Work order:
Please work out the number of lines in the following material that include "label", and reply with only that number.

(Task inputs)

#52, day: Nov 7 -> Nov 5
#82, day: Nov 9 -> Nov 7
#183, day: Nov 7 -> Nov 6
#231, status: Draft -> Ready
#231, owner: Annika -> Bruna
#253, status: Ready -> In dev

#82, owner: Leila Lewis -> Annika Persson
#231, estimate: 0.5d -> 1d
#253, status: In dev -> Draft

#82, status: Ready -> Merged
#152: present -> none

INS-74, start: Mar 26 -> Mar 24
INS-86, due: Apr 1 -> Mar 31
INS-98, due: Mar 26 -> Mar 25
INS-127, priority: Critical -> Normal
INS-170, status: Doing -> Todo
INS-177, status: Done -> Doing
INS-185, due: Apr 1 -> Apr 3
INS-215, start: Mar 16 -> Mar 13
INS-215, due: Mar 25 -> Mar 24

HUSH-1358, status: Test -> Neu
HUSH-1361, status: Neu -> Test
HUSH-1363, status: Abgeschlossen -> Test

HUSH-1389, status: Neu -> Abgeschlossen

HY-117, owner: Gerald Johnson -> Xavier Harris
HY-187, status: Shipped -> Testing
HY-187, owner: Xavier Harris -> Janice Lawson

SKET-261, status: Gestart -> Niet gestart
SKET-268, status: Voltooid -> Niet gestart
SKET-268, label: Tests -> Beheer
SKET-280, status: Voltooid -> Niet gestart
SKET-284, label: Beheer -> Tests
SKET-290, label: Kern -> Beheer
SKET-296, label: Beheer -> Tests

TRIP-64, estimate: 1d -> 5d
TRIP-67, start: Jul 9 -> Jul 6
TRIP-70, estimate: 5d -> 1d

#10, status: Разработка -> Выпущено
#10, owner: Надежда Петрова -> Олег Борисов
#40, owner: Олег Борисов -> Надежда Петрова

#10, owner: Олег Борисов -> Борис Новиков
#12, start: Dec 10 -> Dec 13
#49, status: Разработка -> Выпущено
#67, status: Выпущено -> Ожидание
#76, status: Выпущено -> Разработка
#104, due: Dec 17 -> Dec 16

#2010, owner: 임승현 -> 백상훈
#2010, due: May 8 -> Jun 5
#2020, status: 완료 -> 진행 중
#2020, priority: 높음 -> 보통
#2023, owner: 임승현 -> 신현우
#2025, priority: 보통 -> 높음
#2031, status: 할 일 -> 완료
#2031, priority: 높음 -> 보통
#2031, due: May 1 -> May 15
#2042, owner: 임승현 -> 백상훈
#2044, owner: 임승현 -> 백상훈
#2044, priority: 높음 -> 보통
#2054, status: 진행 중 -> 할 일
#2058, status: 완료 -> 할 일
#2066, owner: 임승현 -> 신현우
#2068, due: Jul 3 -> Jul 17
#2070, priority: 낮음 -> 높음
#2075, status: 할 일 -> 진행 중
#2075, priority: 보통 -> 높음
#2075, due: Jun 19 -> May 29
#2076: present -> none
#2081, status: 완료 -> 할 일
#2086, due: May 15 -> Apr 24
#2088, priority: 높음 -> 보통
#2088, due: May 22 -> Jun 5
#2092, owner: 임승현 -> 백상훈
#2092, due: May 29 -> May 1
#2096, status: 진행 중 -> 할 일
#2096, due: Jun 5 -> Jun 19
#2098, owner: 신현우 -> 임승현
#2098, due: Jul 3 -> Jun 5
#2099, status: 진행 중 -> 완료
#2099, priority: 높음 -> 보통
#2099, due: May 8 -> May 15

(End Task inputs)

Solution to the exercise:
4